As the biggest-ever deal by a foreign buyer in India has been announced, people are eager to know who the man behind this mega buyout is and what has been his strategy to pave the way for a $16 billion investment from US retail giant Walmart Inc in Flipkart Group. The business deal is likely to help the Indian firm to compete against Amazon and Alibaba Group in the e-commerce market. 
 
The man credited behind the buyout is Kalyan Krishnamurthy, who became chief executive officer of Flipkart in January 2017, when outlook for the Indian online retailer was gloomy. The startup’s valuation was dropping, fundraising was more difficult and Amazon.com Inc was pledging $5 billion-plus to siphon away customers, said a Bloomberg report.
 
Taking some risks, the 46-year-old former hedge-fund manager fired senior managers, set more-aggressive sales targets, boosted spending on promotions and promised to dominate India’s festival-season shopping. His strategy worked, and we can see the return in the mega deal. In India, online shopping is projected by Morgan Stanley to reach $200 billion within the next decade, compared with $30 billion now.

JOB 1 = From the records, copy out the lines between the line holding "your refrigerator or kept out of direct" and the line holding "T6/T8 Spare Parts", inclusive. Leave the picture markers out of your copy.

RECORDED INFORMATION =
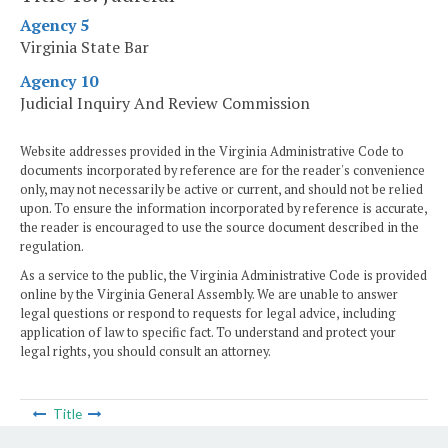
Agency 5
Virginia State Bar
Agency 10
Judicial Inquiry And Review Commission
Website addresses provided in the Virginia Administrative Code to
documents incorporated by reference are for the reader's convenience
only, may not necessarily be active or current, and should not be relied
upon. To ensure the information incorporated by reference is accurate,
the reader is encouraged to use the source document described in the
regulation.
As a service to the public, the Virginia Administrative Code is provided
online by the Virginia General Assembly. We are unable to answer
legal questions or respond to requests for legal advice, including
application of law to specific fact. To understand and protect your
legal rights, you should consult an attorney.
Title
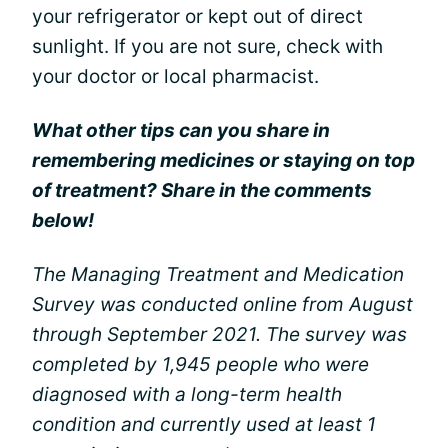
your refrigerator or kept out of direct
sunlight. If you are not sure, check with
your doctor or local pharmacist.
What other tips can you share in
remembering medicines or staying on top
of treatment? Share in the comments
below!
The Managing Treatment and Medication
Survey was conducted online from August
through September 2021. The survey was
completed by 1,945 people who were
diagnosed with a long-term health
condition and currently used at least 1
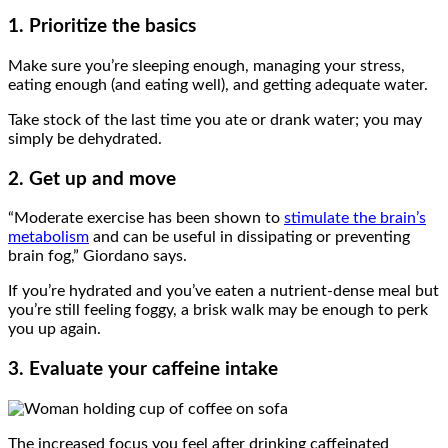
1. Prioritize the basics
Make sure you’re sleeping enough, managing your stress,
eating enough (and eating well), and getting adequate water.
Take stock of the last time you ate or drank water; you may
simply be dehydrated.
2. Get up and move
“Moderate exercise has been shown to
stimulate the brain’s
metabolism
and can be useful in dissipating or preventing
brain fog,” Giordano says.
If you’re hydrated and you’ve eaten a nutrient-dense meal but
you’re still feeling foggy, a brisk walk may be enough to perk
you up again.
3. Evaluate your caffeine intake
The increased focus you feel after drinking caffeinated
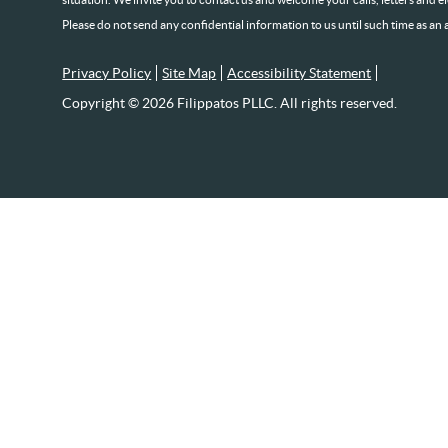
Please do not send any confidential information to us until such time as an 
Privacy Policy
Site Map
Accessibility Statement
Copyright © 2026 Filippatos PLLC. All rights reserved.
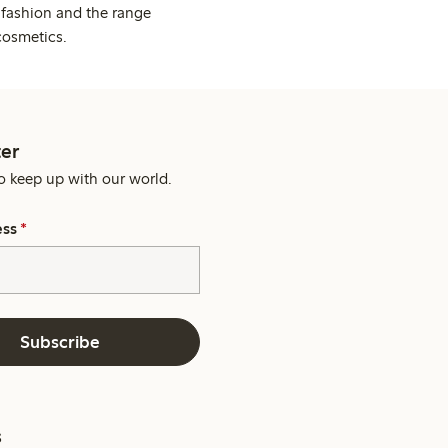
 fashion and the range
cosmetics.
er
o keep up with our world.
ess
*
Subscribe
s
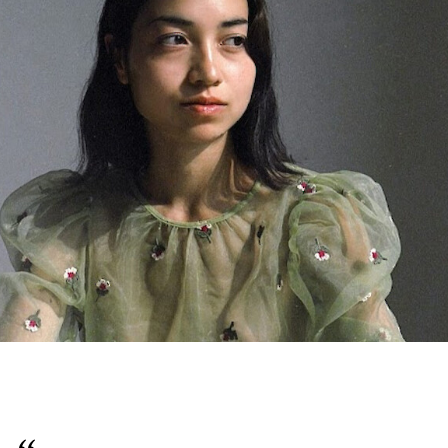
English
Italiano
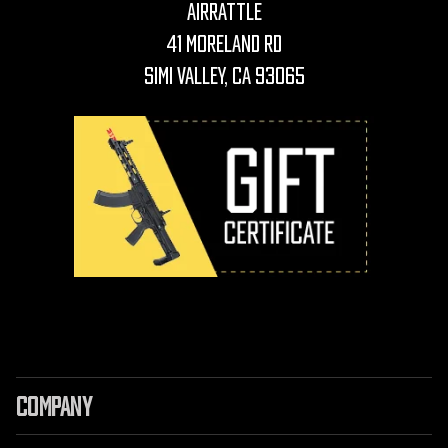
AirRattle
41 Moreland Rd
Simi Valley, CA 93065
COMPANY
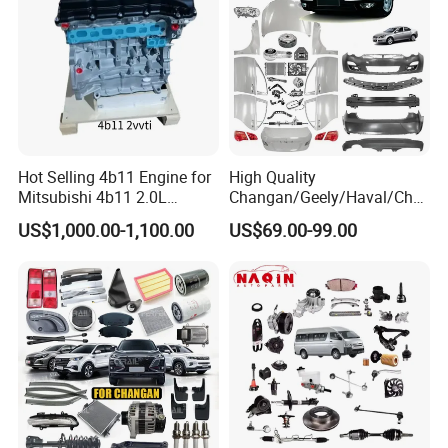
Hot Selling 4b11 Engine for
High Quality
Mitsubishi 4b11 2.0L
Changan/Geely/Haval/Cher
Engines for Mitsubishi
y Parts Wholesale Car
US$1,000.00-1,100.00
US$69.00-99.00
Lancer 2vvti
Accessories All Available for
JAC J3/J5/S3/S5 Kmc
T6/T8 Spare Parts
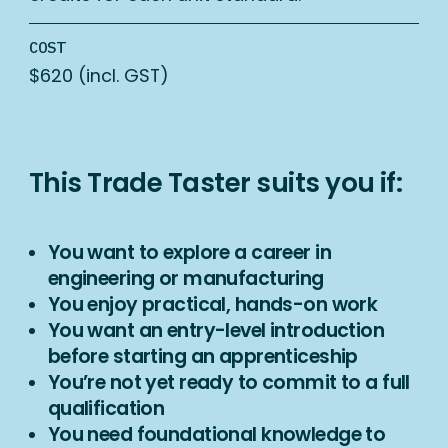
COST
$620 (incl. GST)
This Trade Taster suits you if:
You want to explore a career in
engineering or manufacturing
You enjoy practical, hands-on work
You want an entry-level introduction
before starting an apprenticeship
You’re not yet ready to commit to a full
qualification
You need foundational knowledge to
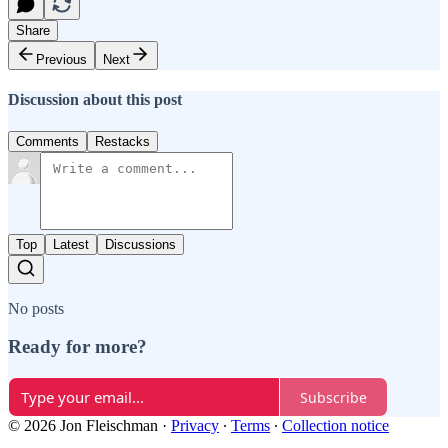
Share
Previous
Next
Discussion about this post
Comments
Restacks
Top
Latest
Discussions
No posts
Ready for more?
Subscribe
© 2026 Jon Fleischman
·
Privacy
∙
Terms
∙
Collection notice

JOB 2 =
Answer these from the article on the Walmart–Flipkart deal:
(a) In what month and year did Kalyan Krishnamurthy become chief executive officer of Flipkart?
(b) How large is the investment from Walmart in Flipkart Group?
(c) What figure does Morgan Stanley project for online shopping in India within the next decade?

ANSWER 1 =
your refrigerator or kept out of direct
sunlight. If you are not sure, check with
your doctor or local pharmacist.
What other tips can you share in
remembering medicines or staying on top
of treatment? Share in the comments
below!
The Managing Treatment and Medication
Survey was conducted online from August
through September 2021. The survey was
completed by 1,945 people who were
diagnosed with a long-term health
condition and currently used at least 1
1. Prioritize the basics
Make sure you’re sleeping enough, managing your stress,
eating enough (and eating well), and getting adequate water.
Take stock of the last time you ate or drank water; you may
simply be dehydrated.
2. Get up and move
“Moderate exercise has been shown to
stimulate the brain’s
metabolism
and can be useful in dissipating or preventing
brain fog,” Giordano says.
If you’re hydrated and you’ve eaten a nutrient-dense meal but
you’re still feeling foggy, a brisk walk may be enough to perk
you up again.
3. Evaluate your caffeine intake
The increased focus you feel after drinking caffeinated
Please do not send any confidential information to us until such time as an 
Privacy Policy
Site Map
Accessibility Statement
Copyright © 2026 Filippatos PLLC. All rights reserved.
 fashion and the range
cosmetics.
er
o keep up with our world.
ess
*
Subscribe
s
English
Italiano
AirRattle
41 Moreland Rd
Simi Valley, CA 93065
COMPANY
Hot Selling 4b11 Engine for
High Quality
Mitsubishi 4b11 2.0L
Changan/Geely/Haval/Cher
Engines for Mitsubishi
y Parts Wholesale Car
US$1,000.00-1,100.00
US$69.00-99.00
Lancer 2vvti
Accessories All Available for
JAC J3/J5/S3/S5 Kmc
T6/T8 Spare Parts

ANSWER 2 =
(a) January 2017
(b) $16 billion
(c) $200 billion